I've been toiling away trying to come up with an algorithm which will make ants move in a believable manner while only using a very limited view (the 4 adjacent tiles which they can move to). This was much more difficult than I was expecting, it sounds too easy to say "the ants wander around randomly, then once they found food they could head home following the chemicals they left behind". Implementing it like that not only doesn't work, but the ants end up congregating around the ant hill and don't accomplish much of anything.
The final algorithm is a set of rules that look like this:
1. If carrying food, call go home AI.
2. If carrying food and in base, drop food (or wander until there is a spot to drop the food), set chemical output to low.

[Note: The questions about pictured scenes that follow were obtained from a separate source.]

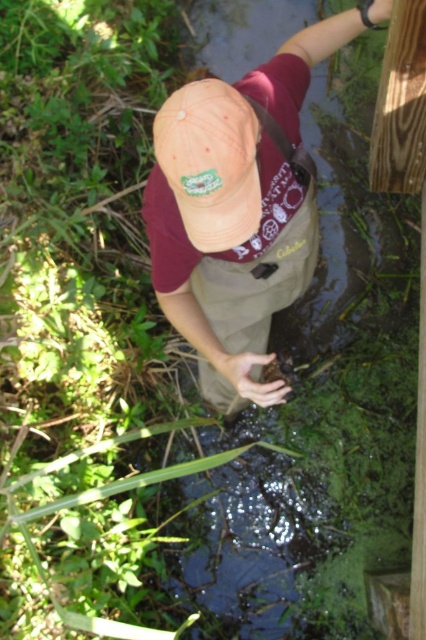
Question: Estimate the real-world distances between objects in this image. Which object is farther from the matte orange cap at center?

Choices:
 (A) tan canvas hat at upper center
 (B) khaki fabric at center

Answer: (B)

Question: Does matte orange cap at center appear on the right side of khaki fabric at center?

Choices:
 (A) yes
 (B) no

Answer: (B)

Question: Which of the following is the farthest from the observer?

Choices:
 (A) (195, 195)
 (B) (282, 307)
 (C) (252, 237)

Answer: (B)

Question: Which object appears farthest from the camera in this image?

Choices:
 (A) tan canvas hat at upper center
 (B) matte orange cap at center
 (C) khaki fabric at center

Answer: (C)

Question: Does tan canvas hat at upper center lie behind matte orange cap at center?

Choices:
 (A) yes
 (B) no

Answer: (A)

Question: Does tan canvas hat at upper center have a greater width compared to khaki fabric at center?

Choices:
 (A) no
 (B) yes

Answer: (B)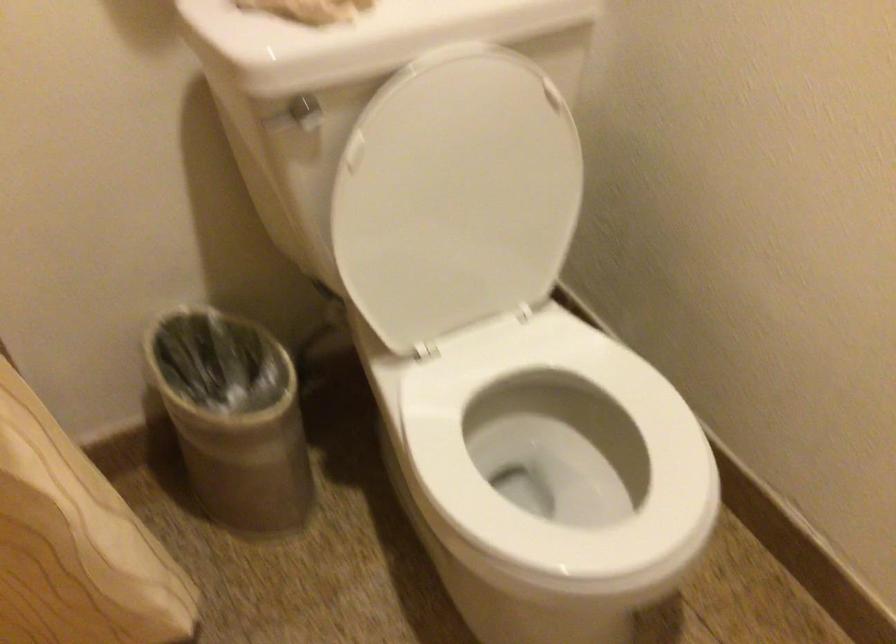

3. If not on surface, wander until on surface.
4. If on surface, check for food, pickup, change chemical output to high.
5. If on surface and no food, try to follow a chemical trail.
6. If no trail to follow search for food by looking for a spot with low (or no) chemicals.

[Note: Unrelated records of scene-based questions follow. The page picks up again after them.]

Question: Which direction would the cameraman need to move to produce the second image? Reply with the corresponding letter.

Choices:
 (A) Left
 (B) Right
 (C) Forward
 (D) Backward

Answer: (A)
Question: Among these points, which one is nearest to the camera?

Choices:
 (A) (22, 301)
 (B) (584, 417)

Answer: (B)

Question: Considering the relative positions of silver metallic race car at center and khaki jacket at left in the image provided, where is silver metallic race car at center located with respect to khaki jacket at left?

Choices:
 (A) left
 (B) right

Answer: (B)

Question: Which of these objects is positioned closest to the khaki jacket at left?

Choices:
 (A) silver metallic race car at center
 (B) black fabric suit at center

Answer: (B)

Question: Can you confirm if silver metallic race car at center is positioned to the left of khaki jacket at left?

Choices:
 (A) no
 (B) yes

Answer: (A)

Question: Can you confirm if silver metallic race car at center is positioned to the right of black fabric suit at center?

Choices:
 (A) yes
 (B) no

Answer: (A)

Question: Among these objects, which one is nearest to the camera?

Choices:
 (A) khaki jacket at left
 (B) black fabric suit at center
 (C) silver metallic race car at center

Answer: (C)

The most successful part of this algorithm is step #6, the ants really spread out and find food spawned in a random location quickly.
The other interesting part, which isn't in the steps above, has to do with how the ants apply their pheromone to the tiles. I'm not sure how it is done in nature, but I have it set so if the trail is cold and the ant doesn't want other ants to follow it (i.e. not carrying food) it deposits only a small chemical trail, essentially marking that someone has been there. On the other hand if it does want other ants to follow it (i.e. carrying food), it will deposit a high amount.

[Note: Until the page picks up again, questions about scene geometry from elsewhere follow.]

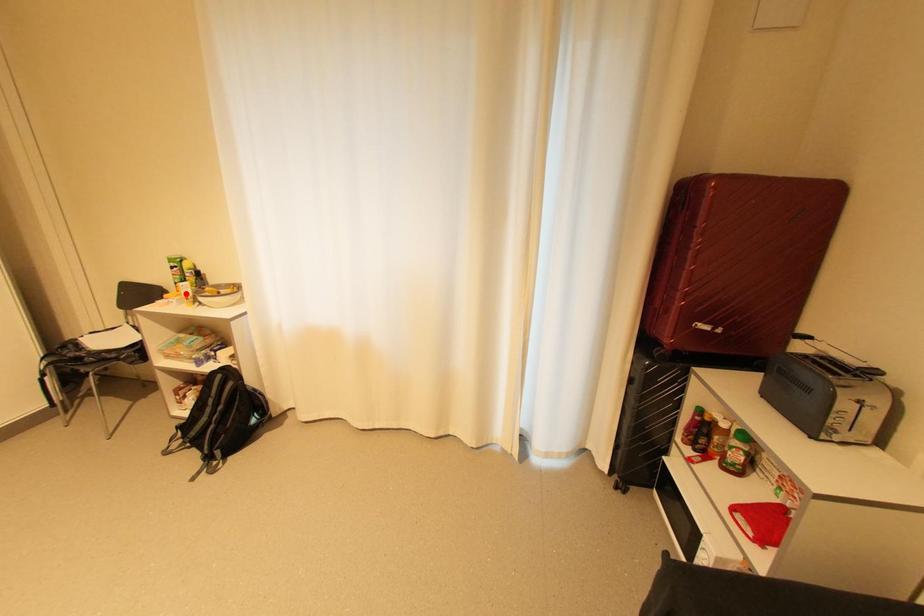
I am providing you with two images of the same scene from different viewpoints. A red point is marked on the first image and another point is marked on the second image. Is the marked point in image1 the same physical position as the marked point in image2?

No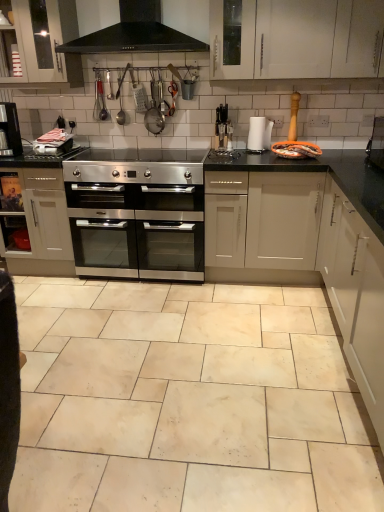
Image resolution: width=384 pixels, height=512 pixels. I want to click on free space above beige marble tile at center (from a real-world perspective), so click(x=155, y=345).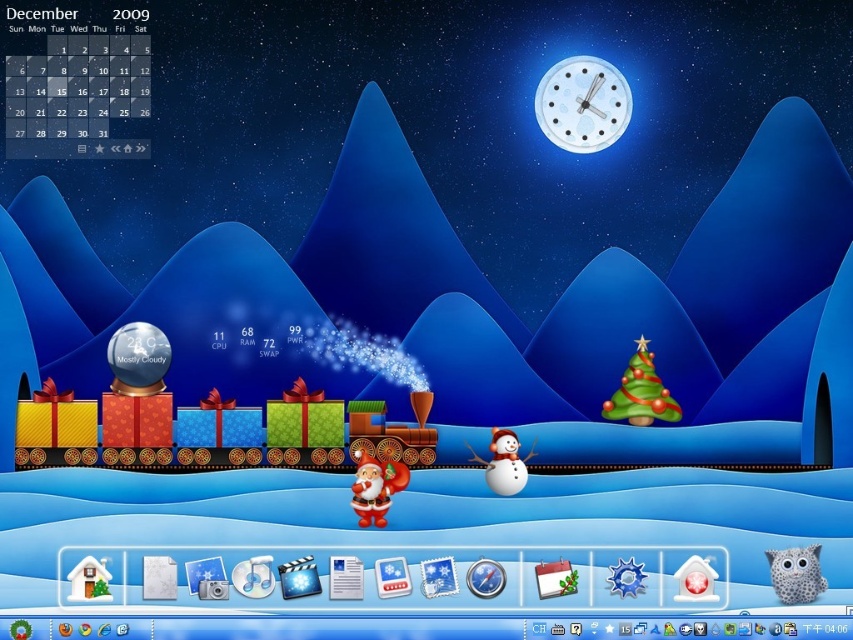
Consider the image. Who is positioned more to the left, white plastic clock at upper center or white paper calendar at bottom center?

Positioned to the left is white paper calendar at bottom center.

Between point (561, 131) and point (357, 580), which one is positioned in front?

Point (357, 580)

Find the location of a particular element. The height and width of the screenshot is (640, 853). white plastic clock at upper center is located at coordinates (582, 104).

In the scene shown: Is white matte snowman at center positioned at the back of white paper calendar at bottom center?

No, white matte snowman at center is closer to the viewer.

Does white matte snowman at center have a larger size compared to white paper calendar at bottom center?

Indeed, white matte snowman at center has a larger size compared to white paper calendar at bottom center.

Is point (524, 468) farther from viewer compared to point (347, 595)?

That is False.

You are a GUI agent. You are given a task and a screenshot of the screen. Output one action in this format:
    pyautogui.click(x=<x>, y=<y>)
    Task: Click on the white matte snowman at center
    The height and width of the screenshot is (640, 853).
    Given the screenshot: What is the action you would take?
    pyautogui.click(x=503, y=461)

Is red velvet santa at center to the right of white paper calendar at bottom center from the viewer's perspective?

Indeed, red velvet santa at center is positioned on the right side of white paper calendar at bottom center.

Does red velvet santa at center have a larger size compared to white paper calendar at bottom center?

Indeed, red velvet santa at center has a larger size compared to white paper calendar at bottom center.

Does point (397, 484) come farther from viewer compared to point (360, 580)?

No, (397, 484) is in front of (360, 580).

Find the location of `red velvet santa at center`. red velvet santa at center is located at coordinates (375, 486).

To glue everything together in a natural manner, the chemical levels "decay" over time.
The biggest surprise of all this how complex the chemical trail following algorithm became. In an ideal world the chemical trail would be a high resolution heat-map style implementation which would allow the direction they are moving in to be clear. With my low resolution chemical trail, if there is a block of several high-chemical tiles all clumped up the ants start getting put into cycles, so I have to add special cases to resolve that. I'm not sure how interesting those special cases are so I'll leave them out for now.
I now have lots of variables to tweak (chemical output low, chemical output high, chemical decay rate, decay amount, max chemical per tile) several algorithms and functions which could use tweaking (chemicalOutput, trail following). All in all I'm very happy with the result given the constraints, and will hopefully have a demo out soon.